Какое же он имел право так строго судить меня? Как бы поступил сам на моем месте, очутившись лицом к лицу с надвигающейся под грозное пение толпой?
И ведь я за все это расплатился не скупясь. По поручению и с ведома партии застрелил провокатора, ибо так мне выпало рассчитаться, что смерть пришлось перечеркивать смертью. Потом отправился в долгое двадцатилетнее изгнание, лишая себя всякой надежды на тихую, оседлую жизнь, семейное счастье и женский присмотр.
— Я очень многим тебе обязан, Теофиль, — сказал я, — но не всем. Знаю, что тебя убивали. Что на следствии в гестапо ты держался, как настоящий герой. Но меня, Теофиль, не только убивали. Мне еще приказывали убивать, сперва во имя правого, потом неправого дела. А когда наконец я научился отличать добро от зла, мне опять пришлось убивать… под Мадридом и на Оксивье. Скажи, старина, кому жилось легче? И скажи мне, случалось тебе когда-нибудь убить человека?
Я знал, что Теофиль, выпив больше своей нормы, имел обыкновение упоминать о каких-то боевых операциях и покушениях, о том, как добывал оружие и принимал сброшенные с самолетов грузы и прочее, и тому подобное. Правда же была иной и, я бы сказал, более прекрасной. Теофиль работал исключительно в «технике», в подпольных типографиях, а когда после провала в 1944 году его сцапало гестапо, прошел через муки следствия героически и ничем себя не запятнал, а затем был участником антифашистского подполья в Освенциме. Но ему казалось, что этого мало. Что он недостаточно героически пережил войну. Поэтому иногда, хоть и очень редко, он давал понять, что рукам его не чужда тяжесть надежного автомата и что не одна очередь выпущена им по немцам.
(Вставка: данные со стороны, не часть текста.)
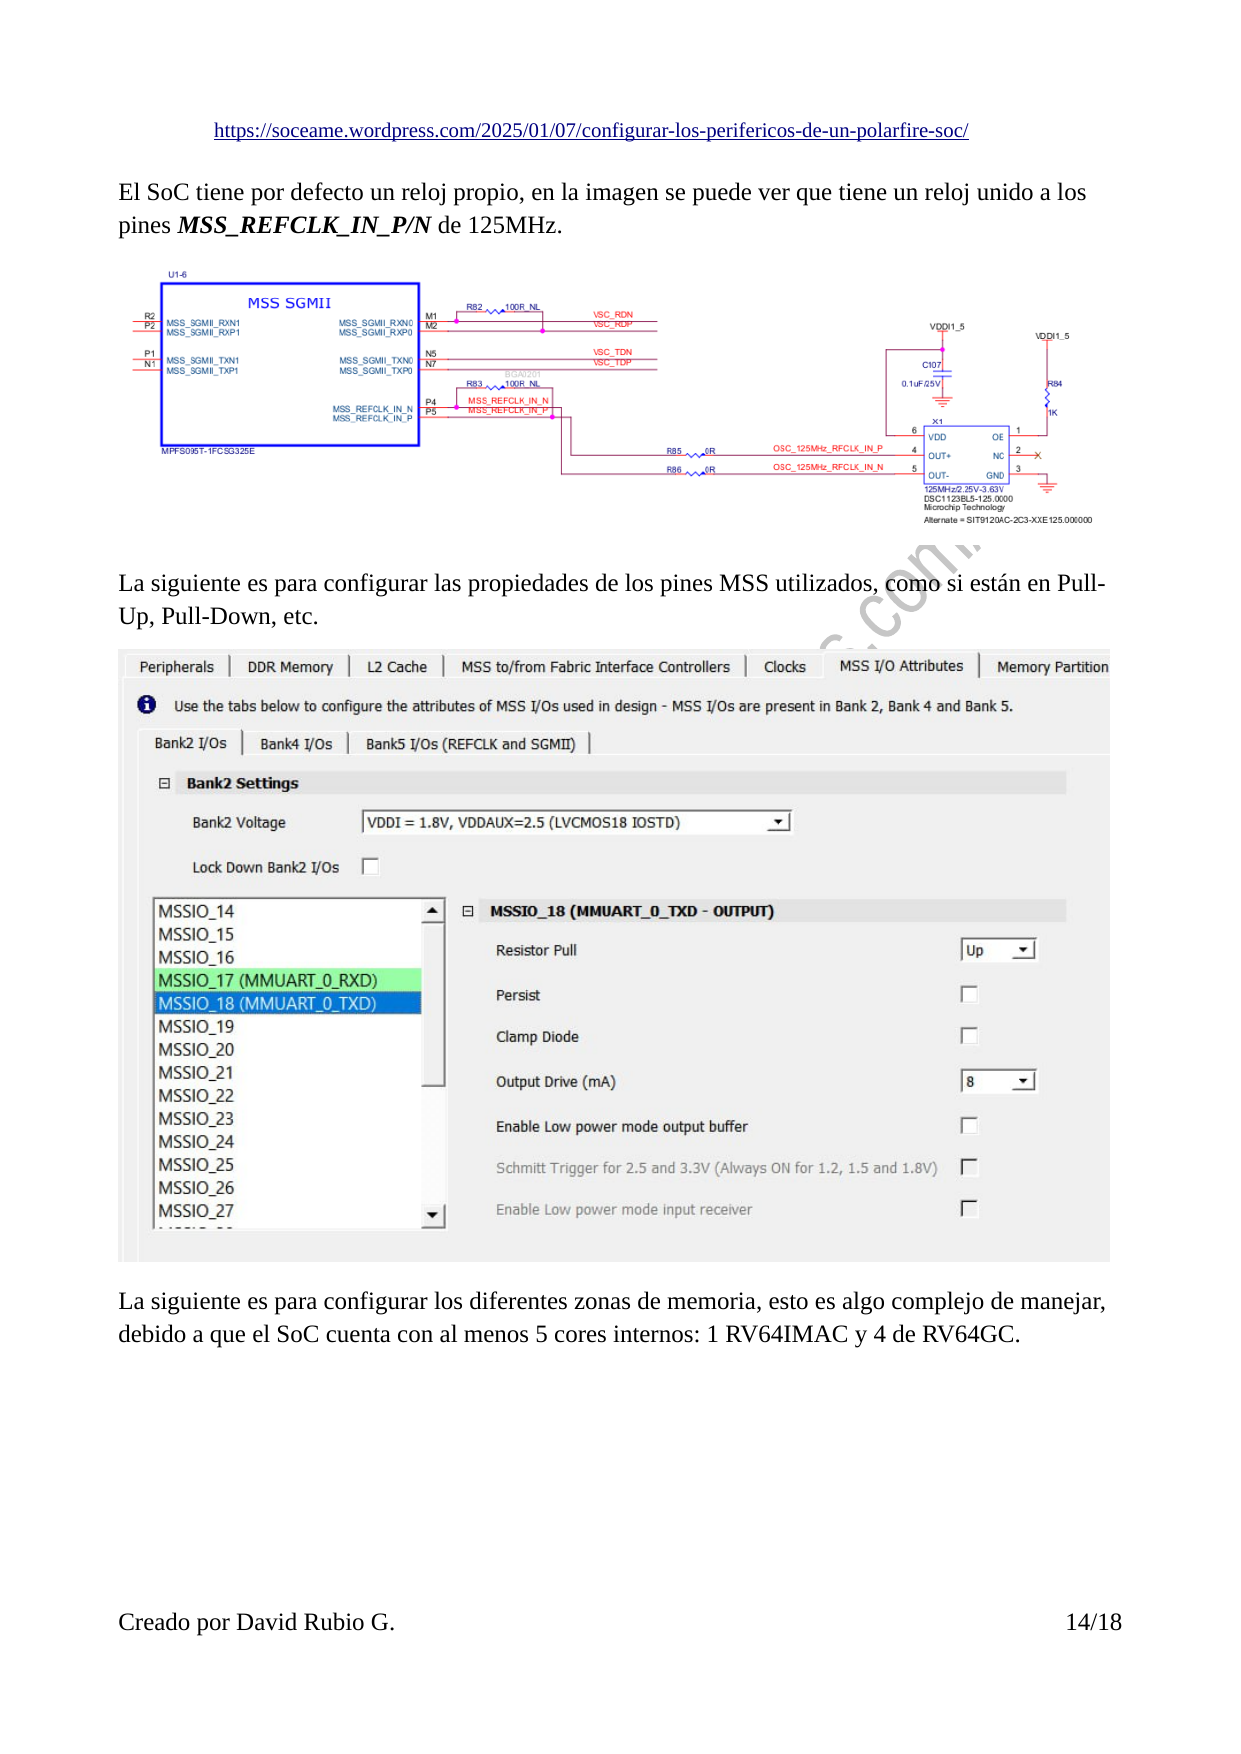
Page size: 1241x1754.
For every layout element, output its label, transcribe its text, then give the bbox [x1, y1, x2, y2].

Потом, на трезвую голову, Теофиль мучился от стыда, запрещал вспоминать об этом, отрекался от своих рыцарских историй, как апостол Петр от Христа в предрассветный час. Именно потому я спросил его без всякой жалости:
— Скажи теперь всю правду, дорогой Шимонек. Убил ли ты когда-нибудь человека? Убил ли, зная наверняка, что это сделал ты, а не кто-либо другой?
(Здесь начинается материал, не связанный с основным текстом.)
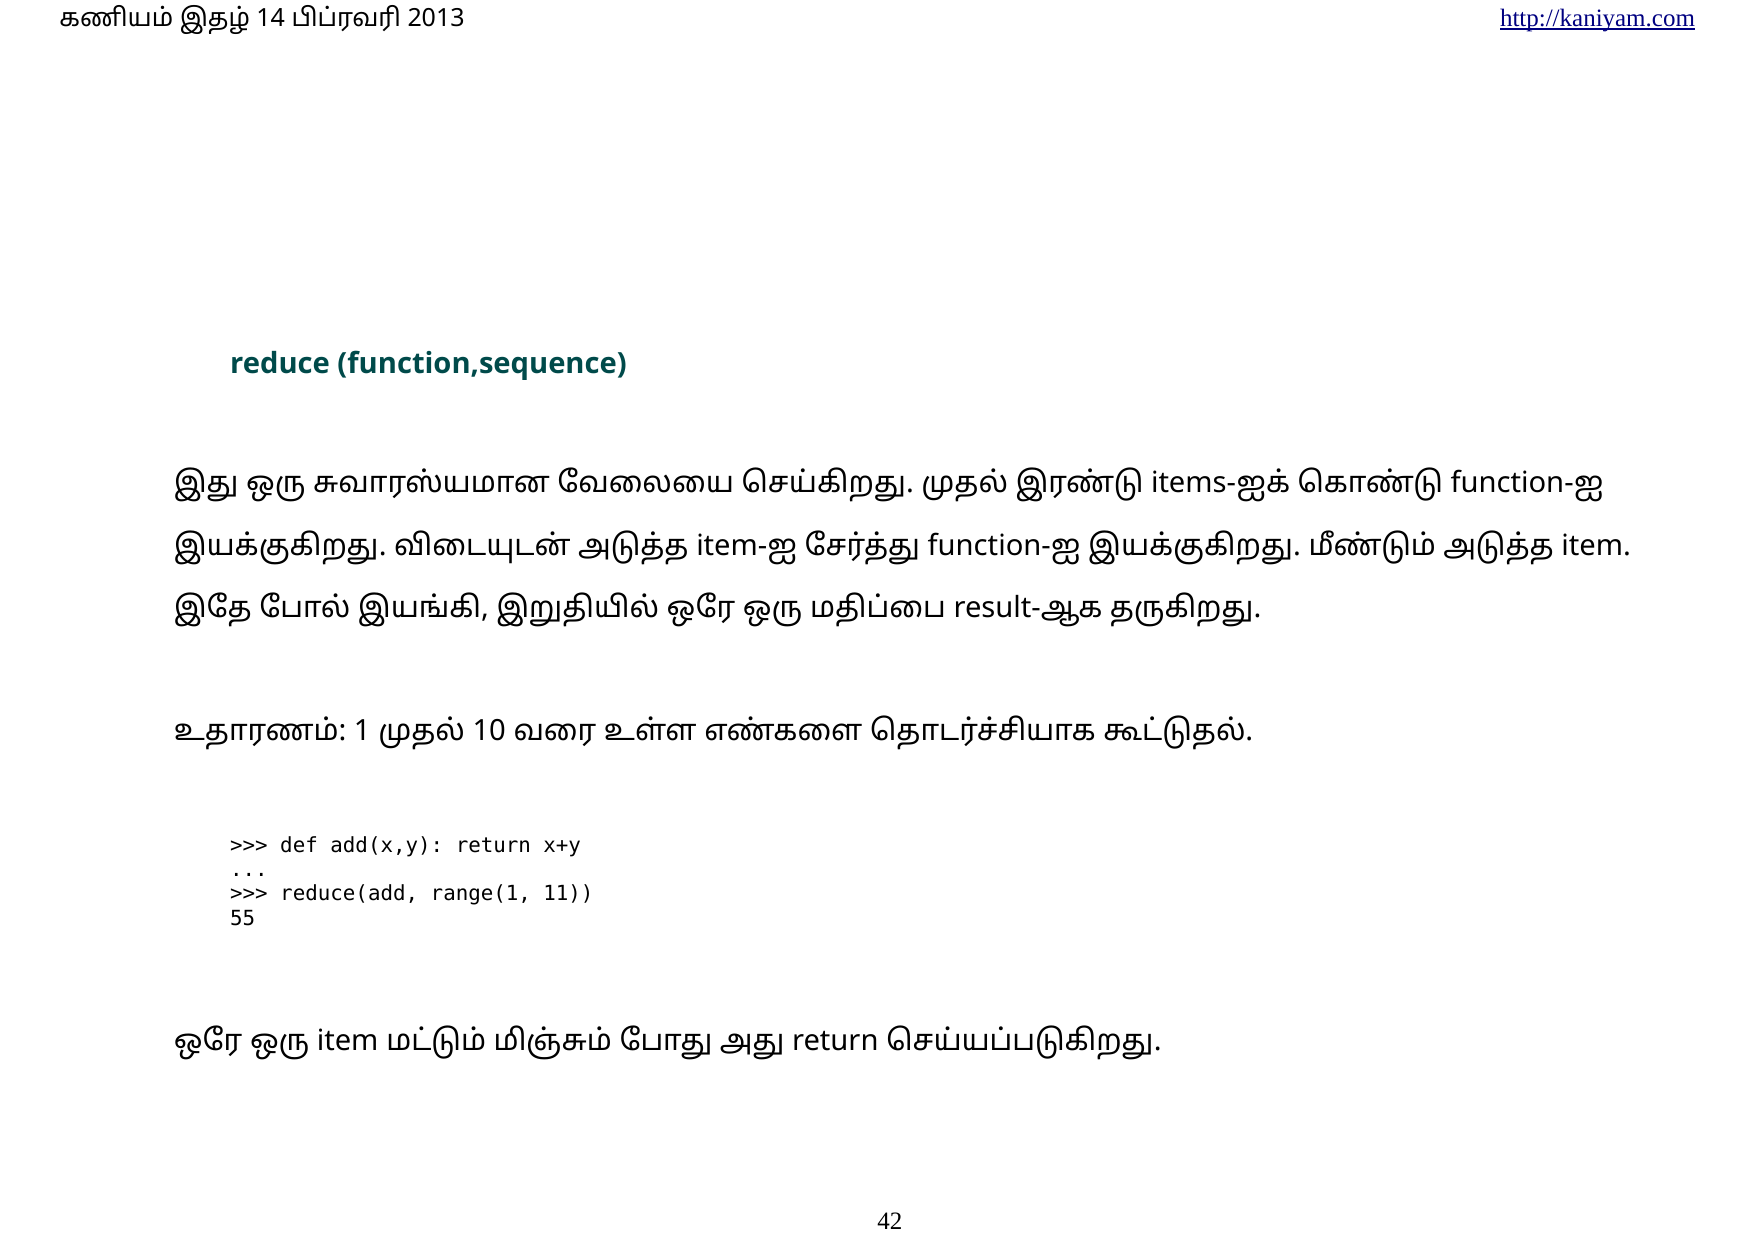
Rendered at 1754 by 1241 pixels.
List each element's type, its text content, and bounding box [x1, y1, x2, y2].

text ஒரே ஒரு item மட்டும் மிஞ்சும் போது அது return செய்யப்படுகிறது. [174, 959, 1695, 1121]
text >>> reduce(add, range(1, 11)) [174, 881, 1695, 906]
text reduce (function,sequence) [174, 342, 1695, 382]
text >>> def add(x,y): return x+y [174, 833, 1695, 857]
text ... [174, 857, 1695, 881]
text 55 [174, 906, 1695, 930]
text இது ஒரு சுவாரஸ்யமான வேலையை செய்கிறது. முதல் இரண்டு items-ஐக் கொண்டு function-ஐ இயக்குகிறது. விடையுடன் அடுத்த item-ஐ சேர்த்து function-ஐ இயக்குகிறது. மீண்டும் அடுத்த item. இதே போல் இயங்கி, இறுதியில் ஒரே ஒரு மதிப்பை result-ஆக தருகிறது. உதாரணம்: 1 முதல் 10 வரை உள்ள எண்களை தொடர்ச்சியாக கூட்டுதல். [174, 402, 1695, 752]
Он не ответил. Сунул мне в руки рекомендацию, и потом мы с ним не разговаривали целых два или три дня. Но это было молчание, лишенное и тени обиды или злобы, куда более сближающее и сердечное, чем все возможные человеческие слова и фразы. И кажется мне также, что именно в это время окончательно определилась между нами и окрепла та дружба, которую я поныне вспоминаю с горячей любовью к Теофилю Шимонеку, к этой тощей, кургузой и поблекшей личности с моржовыми усами и безжизненно помутневшим глазом (второй красовался, неестественный своей голубизной, в глазнице, размозженной некогда каблуком гестаповца), ко всем его чудачествам и многим изъянам, но пуще всего ценя его кристальную человечность, более глубокую и щедрую, чем у очень многих, таких хороших и близких мне людей, как огородник Мартин, боцман Иохансон, отец Антуан, Василий Жубин и, наконец, названый брат моей матери сержант Станислав Собик, первым учивший меня ремеслу пахаря и жнеца войны.